Les experts commencent à s’inquiéter d’une divergence croissante entre les performances économiques de l’Europe et celles des États-Unis, où la dynamique de croissance semble plus prometteuse. Christopher Dembick, économiste chez Pictet Asset Management, a souligné que « la politique monétaire de la BCE n’est pas suffisamment accommodante ».
Consommation : un tableau préoccupant
Dans le secteur de la consommation, les signes de fatigue sont évidents. Les dépenses alimentaires ont chuté au premier semestre, signalant une stagnation persistante malgré une légère amélioration du pouvoir d’achat. Les ménages à faibles revenus, qui ont une propension à consommer plus élevée, continuent de faire face à des augmentations de prix significatives. La flambée des coûts alimentaires, exacerbée par la guerre en Ukraine, a contraint ces ménages à réduire leurs dépenses.
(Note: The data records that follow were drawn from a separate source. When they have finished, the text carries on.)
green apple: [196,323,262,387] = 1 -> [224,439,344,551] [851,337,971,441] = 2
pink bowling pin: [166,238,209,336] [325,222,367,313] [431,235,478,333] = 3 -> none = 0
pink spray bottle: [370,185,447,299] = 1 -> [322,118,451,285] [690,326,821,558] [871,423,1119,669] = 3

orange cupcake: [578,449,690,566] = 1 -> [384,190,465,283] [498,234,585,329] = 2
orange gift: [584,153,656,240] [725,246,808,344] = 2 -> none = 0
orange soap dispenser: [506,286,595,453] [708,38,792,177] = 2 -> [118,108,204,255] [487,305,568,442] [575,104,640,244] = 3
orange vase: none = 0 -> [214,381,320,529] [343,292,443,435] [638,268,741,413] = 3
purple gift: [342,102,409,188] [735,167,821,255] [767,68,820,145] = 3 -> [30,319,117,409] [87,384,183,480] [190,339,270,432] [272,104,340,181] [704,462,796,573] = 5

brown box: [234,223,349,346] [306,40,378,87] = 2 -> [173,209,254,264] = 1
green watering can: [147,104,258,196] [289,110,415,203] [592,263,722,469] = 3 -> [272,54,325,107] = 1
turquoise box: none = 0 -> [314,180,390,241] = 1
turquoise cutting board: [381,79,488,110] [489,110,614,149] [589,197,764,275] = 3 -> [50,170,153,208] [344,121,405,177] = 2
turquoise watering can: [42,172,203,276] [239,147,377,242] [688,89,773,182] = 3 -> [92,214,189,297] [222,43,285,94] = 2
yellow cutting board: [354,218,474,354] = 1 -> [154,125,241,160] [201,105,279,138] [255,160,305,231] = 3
Bien que les prix de l’énergie aient légèrement diminué, offrant une lueur d’espoir pour une reprise du pouvoir d’achat en fin d’année, la consommation alimentaire semble toujours en déclin. Les économistes de l’Insee notent que les dépenses alimentaires, après une période de légère reprise, ont à nouveau montré des signes de faiblesse.
Emploi et conditions du marché du travail : une tendance à la détérioration
En ce qui concerne l’emploi, l’Insee n’a pas mis à jour ses indicateurs depuis juillet dernier, mais les prévisions indiquent un ralentissement significatif après une période d’amélioration. Les perspectives d’emploi s’annoncent moins favorables avec l’augmentation de la population active due à la réforme des retraites. Les créations d’emplois peinent à suivre le rythme de l’activité économique, ce qui pourrait affecter les gains de productivité.
Des coupes dans les aides à l’apprentissage sont également envisagées, ce qui pourrait avoir des conséquences sur le marché de l’emploi. Le taux de chômage, selon les normes du Bureau international du travail, pourrait grimper à 7,6% de la population active, contre 7,1% en début d’année. Cette situation pose un défi considérable pour le nouveau gouvernement, qui devra naviguer dans un environnement économique de plus en plus difficile.